The economic data seems to back him up. Marijuana sales boomed by 30 percent in 2016 to $6.7 billion in the U.S. and Canada. It’s now fully legal in eight states, which means that 1 in 5 of the total U.S. population lives in a legal adult-use market.
North American marijuana sales are projected to top $20.2 billion by 2021. This kind of industry growth is unprecedented, even compared to the dot-com era, and it’s expected to create some 250,000 jobs by 2020, according to a report from New Frontier Data. That’s more than the expected jobs in U.S. manufacturing.
But there's another reason it could be especially lucrative to jump into the marijuana business right now, as the Northern Michigan University program website notes:
The historical stigma associated with cannabis is quickly vanishing, and although there is a surge in businesses related to the marijuana economy, there is a major gap in educational opportunities available to prepare people for this field.

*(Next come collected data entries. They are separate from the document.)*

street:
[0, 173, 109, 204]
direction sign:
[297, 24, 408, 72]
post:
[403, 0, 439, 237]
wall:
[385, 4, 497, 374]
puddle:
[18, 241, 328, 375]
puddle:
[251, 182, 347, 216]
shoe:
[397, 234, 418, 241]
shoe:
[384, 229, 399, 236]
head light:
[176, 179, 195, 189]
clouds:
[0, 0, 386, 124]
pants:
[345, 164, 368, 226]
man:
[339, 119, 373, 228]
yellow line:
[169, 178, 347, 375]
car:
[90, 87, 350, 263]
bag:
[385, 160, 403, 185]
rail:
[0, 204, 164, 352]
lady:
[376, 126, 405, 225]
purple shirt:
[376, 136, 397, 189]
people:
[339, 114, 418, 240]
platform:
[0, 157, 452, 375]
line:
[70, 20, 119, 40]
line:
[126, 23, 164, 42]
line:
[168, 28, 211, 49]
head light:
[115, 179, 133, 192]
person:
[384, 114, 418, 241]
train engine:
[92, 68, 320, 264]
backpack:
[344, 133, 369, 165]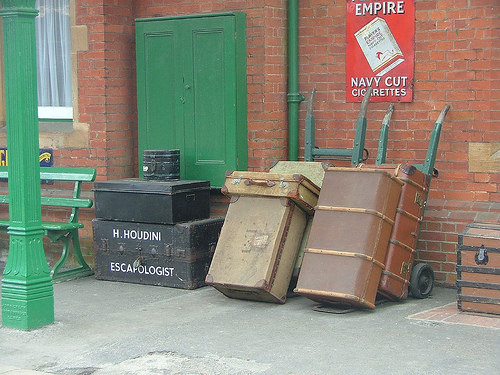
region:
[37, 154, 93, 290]
green bench by building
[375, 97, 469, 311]
green dolly holding cases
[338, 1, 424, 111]
sign on a building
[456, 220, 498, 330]
chest on the ground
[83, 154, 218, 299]
black cases on the ground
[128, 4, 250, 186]
green doors of a brick building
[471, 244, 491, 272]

In other words, the demand for labor is high while supply is low. It's not too surprising. The industry is still in its infancy and middle America is only just beginning to lower its eyebrows to the idea of marijuana — medicinal and recreational. After all, recreational marijuana is still illegal in most states, including Michigan, which will vote on legalization this November.
In the meantime, those willing to spend their college tuition preparing for careers in the marijuana industry might profit big on a relatively safe bet.